For the most part, we are working remotely, just as most of you are if your profession enables that approach. However, we also understand that there are many aspects of agriculture where a remote approach is just not feasible - particularly at this time of the year with cropping season and calving upon us. Since production agriculture is a key part of the food supply system, we know that doing our part to keep this system functioning is critical.
Be assured we at the Panhandle Research and Extension Center are striving to do our part now, just as we have done in the past and will do in future. If you need help, have a question, or just want to talk, you can still reach out to our specialists and educators by email, cell phone or even by good old U.S. mail. I have always freely given out my cell phone number and email address so that any and all can contact me whenever. Here they both are, please reach out if I can help: cell 308-765-0218; email@example.com.

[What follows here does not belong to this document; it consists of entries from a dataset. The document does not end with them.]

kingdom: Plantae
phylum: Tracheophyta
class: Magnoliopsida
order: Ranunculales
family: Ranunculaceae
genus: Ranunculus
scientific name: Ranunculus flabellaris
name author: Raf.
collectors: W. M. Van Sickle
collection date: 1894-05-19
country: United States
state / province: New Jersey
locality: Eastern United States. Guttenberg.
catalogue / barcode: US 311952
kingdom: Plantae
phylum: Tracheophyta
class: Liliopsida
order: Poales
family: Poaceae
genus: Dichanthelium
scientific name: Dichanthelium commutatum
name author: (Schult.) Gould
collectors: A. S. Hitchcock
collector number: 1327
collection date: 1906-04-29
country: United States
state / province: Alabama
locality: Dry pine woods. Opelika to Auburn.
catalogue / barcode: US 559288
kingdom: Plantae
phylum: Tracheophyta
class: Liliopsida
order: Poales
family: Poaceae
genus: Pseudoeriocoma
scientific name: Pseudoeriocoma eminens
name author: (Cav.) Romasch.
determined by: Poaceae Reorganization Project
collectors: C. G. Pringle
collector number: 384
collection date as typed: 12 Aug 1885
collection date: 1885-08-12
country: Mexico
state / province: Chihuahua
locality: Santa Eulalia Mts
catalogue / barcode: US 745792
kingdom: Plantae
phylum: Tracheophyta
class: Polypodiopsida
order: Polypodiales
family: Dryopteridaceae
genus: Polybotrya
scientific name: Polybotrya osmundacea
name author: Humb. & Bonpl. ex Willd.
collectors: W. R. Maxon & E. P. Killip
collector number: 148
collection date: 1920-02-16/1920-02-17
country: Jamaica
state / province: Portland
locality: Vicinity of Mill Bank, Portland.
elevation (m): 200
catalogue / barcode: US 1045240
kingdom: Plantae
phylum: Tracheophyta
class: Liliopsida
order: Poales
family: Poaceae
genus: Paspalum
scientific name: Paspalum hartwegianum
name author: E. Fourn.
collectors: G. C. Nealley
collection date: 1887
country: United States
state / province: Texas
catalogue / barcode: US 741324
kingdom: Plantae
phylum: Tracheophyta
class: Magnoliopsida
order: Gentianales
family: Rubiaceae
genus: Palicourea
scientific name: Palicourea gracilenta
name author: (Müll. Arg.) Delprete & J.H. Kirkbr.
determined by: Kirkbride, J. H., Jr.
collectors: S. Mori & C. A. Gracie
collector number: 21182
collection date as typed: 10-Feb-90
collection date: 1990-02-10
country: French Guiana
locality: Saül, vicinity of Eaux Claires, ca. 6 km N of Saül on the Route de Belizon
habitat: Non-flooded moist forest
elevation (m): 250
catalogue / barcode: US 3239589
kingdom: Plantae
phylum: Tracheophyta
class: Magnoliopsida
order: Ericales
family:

Last month, in Jack’s Insights, I wrote about a group of interns from India we are currently hosting at the Center. While the approaches we are using to give these students a valuable experience have modified due to the pandemic, we are working hard to see that they have a meaningful experience during their stay in the Panhandle. I have had the chance to work with four students with backgrounds in animal and veterinary science. Dipak Santra and Bijesh Maharjan, our Alternative Crops and Soil Management specialist, respectively, are working with the five students with agronomy backgrounds.
Even though their experiences have been limited primarily to classrooms and laboratories, it has been fun to see their bright and inquisitive minds soak in this western Nebraska connection. Perhaps the cautions about social distance and travel will change before they return home so we can provide a more “show and tell” experience.
Some of you likely saw a news release announcing that I plan to retire later this summer. Yes, this is correct. However, I plan to continue to contribute to Jack’s Insights at least until that time, and who knows, perhaps even beyond. I guess it would not be “Jack’s Insights” without Jack, would it. Have a great month, and stay negative – COVID-19 negative, that is!